Woodkirk Academy (formerly Woodkirk High School) is an academy located in Tingley, West Yorkshire, England. Established in 1948, the school now has over 1,800 pupils on roll, over 300 sixth form students and over 250 members of staff. Following Woodkirk gaining ‘Specialist Science Status', the school was briefly renamed Woodkirk High Specialist Science School from 2003 to 2011.

The current principal is Tim Jones, who replaced Jo Barton in 2021. Prior to Barton, Jonathan White held the position for over 10 years. White succeeded previous headteacher Bill Bailey in 2005.

== History ==

Woodkirk opened to students as Woodkirk Secondary School in September 1948.

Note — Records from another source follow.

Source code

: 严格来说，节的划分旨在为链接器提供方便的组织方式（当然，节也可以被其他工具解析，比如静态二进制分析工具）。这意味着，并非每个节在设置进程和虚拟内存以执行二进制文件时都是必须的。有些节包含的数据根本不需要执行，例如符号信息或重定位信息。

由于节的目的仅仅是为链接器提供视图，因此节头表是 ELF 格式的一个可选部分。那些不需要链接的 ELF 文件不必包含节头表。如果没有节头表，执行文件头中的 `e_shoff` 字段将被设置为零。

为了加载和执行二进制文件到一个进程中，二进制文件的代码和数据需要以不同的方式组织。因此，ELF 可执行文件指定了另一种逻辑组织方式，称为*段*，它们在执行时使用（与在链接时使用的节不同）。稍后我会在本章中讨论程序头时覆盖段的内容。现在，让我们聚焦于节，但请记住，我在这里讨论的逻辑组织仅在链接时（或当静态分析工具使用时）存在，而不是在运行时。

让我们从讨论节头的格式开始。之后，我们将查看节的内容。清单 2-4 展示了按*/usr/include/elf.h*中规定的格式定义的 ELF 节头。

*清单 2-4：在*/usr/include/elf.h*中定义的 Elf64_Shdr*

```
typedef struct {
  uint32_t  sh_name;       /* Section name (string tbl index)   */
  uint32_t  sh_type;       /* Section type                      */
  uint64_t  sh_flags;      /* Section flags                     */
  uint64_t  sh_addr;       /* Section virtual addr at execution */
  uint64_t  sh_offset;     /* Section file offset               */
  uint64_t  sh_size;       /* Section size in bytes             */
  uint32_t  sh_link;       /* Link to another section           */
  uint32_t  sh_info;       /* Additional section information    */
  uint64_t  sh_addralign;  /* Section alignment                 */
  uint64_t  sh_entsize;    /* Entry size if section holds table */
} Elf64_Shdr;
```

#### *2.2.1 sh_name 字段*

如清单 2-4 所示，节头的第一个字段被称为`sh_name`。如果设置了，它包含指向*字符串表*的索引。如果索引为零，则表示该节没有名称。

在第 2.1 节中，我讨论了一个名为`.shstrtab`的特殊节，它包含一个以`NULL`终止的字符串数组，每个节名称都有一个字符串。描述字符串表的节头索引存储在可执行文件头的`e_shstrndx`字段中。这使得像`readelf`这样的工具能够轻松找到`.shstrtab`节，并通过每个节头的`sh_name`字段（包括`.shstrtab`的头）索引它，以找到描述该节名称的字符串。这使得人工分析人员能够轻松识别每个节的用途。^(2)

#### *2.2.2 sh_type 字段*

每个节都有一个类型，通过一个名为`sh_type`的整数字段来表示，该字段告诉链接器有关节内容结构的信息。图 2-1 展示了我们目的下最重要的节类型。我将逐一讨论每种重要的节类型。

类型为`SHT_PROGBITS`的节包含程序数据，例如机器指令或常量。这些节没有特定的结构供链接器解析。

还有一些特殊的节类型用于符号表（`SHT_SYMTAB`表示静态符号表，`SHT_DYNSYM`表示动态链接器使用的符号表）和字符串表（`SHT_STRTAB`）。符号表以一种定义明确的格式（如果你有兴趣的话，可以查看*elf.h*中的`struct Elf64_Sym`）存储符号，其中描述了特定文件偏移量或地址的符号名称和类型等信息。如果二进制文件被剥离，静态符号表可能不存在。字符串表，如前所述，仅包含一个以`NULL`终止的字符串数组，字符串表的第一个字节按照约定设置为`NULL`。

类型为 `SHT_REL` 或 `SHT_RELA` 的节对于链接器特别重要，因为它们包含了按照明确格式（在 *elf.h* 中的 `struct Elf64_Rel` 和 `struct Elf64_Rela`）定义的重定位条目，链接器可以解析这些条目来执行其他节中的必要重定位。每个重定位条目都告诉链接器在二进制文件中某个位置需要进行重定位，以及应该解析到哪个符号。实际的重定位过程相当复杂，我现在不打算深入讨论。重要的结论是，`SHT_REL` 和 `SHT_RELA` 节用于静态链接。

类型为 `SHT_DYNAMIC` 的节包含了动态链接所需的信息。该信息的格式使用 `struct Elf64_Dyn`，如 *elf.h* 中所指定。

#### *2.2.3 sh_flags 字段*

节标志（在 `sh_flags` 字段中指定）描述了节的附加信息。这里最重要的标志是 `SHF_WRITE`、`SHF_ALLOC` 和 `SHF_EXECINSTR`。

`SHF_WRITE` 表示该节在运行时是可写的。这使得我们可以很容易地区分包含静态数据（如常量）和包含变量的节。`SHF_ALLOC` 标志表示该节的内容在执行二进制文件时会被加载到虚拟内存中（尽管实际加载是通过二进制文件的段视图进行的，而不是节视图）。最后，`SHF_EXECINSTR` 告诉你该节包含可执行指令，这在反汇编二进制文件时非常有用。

It consists of the main hall, administration quarters, a number of small classrooms, gymnasium and the central Tower Block which housed the schools main departments: Mathematics, English, Science and Humanities.

By 1972 the school was expanding and saw the addition of the ROSLA Block for the new 5th year students, in line with the raising of school leaving age (the meaning of ROSLA).

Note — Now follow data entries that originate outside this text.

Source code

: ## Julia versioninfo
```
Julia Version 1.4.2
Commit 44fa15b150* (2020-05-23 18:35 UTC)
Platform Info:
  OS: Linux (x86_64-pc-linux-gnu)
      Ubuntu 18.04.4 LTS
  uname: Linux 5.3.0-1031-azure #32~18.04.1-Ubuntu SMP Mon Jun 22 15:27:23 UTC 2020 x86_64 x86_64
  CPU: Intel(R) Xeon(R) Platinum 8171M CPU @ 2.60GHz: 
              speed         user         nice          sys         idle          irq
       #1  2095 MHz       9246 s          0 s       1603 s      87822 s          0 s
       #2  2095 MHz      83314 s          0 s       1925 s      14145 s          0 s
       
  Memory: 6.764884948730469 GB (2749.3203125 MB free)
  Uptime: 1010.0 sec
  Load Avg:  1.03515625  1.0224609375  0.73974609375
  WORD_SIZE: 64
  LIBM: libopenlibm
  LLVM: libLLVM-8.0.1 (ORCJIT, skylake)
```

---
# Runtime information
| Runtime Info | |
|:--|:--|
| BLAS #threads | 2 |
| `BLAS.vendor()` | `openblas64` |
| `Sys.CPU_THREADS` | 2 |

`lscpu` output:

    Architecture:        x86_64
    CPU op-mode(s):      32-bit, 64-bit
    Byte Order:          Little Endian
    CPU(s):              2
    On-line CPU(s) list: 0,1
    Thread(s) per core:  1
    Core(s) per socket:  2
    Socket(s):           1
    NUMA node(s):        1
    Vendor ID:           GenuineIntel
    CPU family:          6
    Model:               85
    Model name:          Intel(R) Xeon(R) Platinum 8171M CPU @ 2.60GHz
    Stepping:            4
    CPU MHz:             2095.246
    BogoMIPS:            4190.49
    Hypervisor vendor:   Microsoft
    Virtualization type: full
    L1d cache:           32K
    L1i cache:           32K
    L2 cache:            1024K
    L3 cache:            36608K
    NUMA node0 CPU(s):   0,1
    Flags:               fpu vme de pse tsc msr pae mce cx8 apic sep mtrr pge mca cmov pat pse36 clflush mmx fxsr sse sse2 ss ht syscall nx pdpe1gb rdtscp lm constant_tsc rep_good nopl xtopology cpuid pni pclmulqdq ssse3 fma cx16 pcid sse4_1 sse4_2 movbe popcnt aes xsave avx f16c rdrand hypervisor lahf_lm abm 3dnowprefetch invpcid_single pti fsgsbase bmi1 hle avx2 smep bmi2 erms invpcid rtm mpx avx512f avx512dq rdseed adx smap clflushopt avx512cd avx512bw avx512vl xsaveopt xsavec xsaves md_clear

In the early 1980s, the school's Yellow Block was completed to house the new English and Science departments on the lower two floors. Laboratories were separated to teach biology, chemistry, physics and astronomy. The upper floors house the relocated Maths and newly formed Modern Foreign Languages (MFL) departments.

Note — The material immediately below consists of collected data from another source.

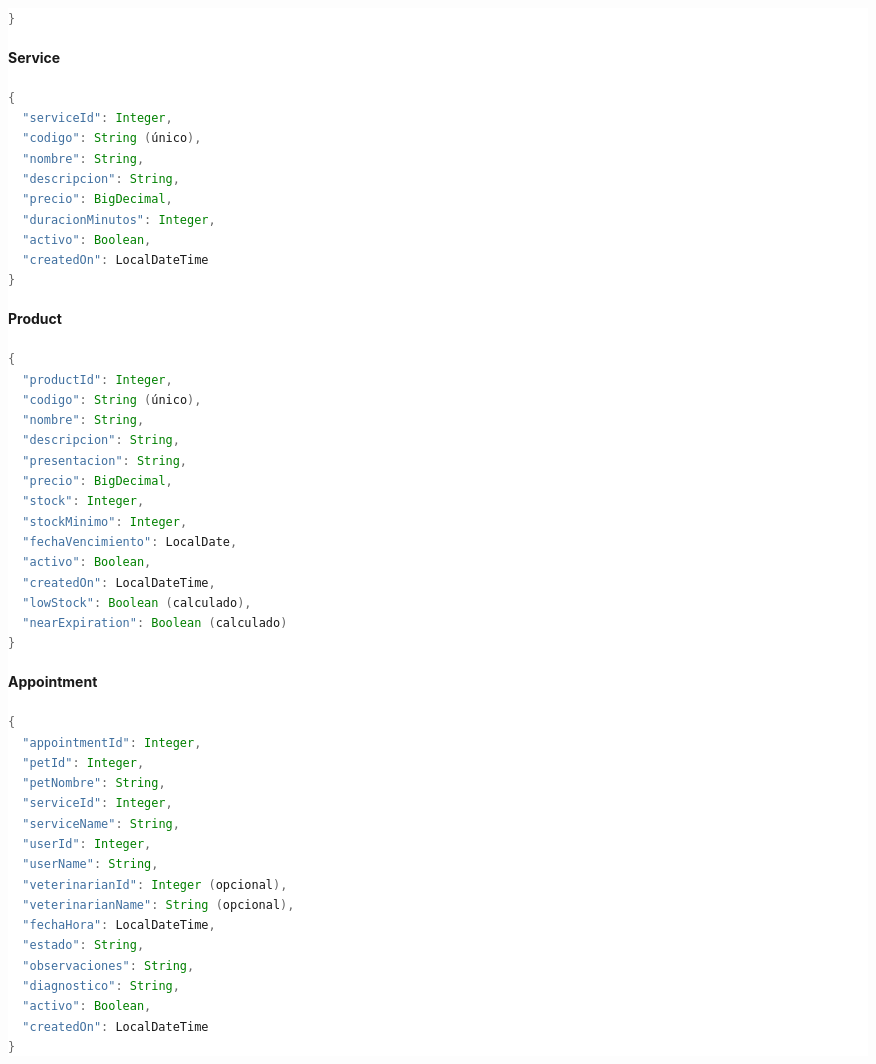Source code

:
 ```java
}
```

#### Service
```java
{
  "serviceId": Integer,
  "codigo": String (único),
  "nombre": String,
  "descripcion": String,
  "precio": BigDecimal,
  "duracionMinutos": Integer,
  "activo": Boolean,
  "createdOn": LocalDateTime
}
```

#### Product
```java
{
  "productId": Integer,
  "codigo": String (único),
  "nombre": String,
  "descripcion": String,
  "presentacion": String,
  "precio": BigDecimal,
  "stock": Integer,
  "stockMinimo": Integer,
  "fechaVencimiento": LocalDate,
  "activo": Boolean,
  "createdOn": LocalDateTime,
  "lowStock": Boolean (calculado),
  "nearExpiration": Boolean (calculado)
}
```

#### Appointment
```java
{
  "appointmentId": Integer,
  "petId": Integer,
  "petNombre": String,
  "serviceId": Integer,
  "serviceName": String,
  "userId": Integer,
  "userName": String,
  "veterinarianId": Integer (opcional),
  "veterinarianName": String (opcional),
  "fechaHora": LocalDateTime,
  "estado": String,
  "observaciones": String,
  "diagnostico": String,
  "activo": Boolean,
  "createdOn": LocalDateTime
}
```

In early 2003 the school gained "Specialist Science" status. Following this, the school was renamed Woodkirk High Specialist Science School and the school logo was adapted to include an atom and the Pi (π) symbol.

In September 2011 the school became an academy, joining Leodis Academies Trust and with a name change to Woodkirk Academy.

In the 2010s the new academy saw the replacement of its original tower-chimney. This had long been a landmark for the school but no longer fit with regulations, so was replaced with a more energy and fuel-efficient system.

In the 2010s, part of the former ROSLA block was converted into the Dennis Fisher Sixth Form Centre. The lower floors house the five refurbished design technology classrooms.

In September 2018, Woodkirk celebrated 70 years since its original opening.

== School shows ==

Each year since the early 1960s the school has staged a public production. In 1999, following the March production, the cast of Grease travelled to the London Palladium to represent the North-East as part of an afternoon performance celebrating the 100th anniversary of N.O.D.A. The cast performed a 10-minute excerpt of Myth!, written by a pupil and a school teacher.

Performances have included The Phantom of the Opera (2013), Starlight Express (2014), The Addams Family (2015) and Ghost (2016).

== Notable alumni ==
- Stevie Ward, professional rugby league player for Leeds Rhinos and founder of Mantality magazine.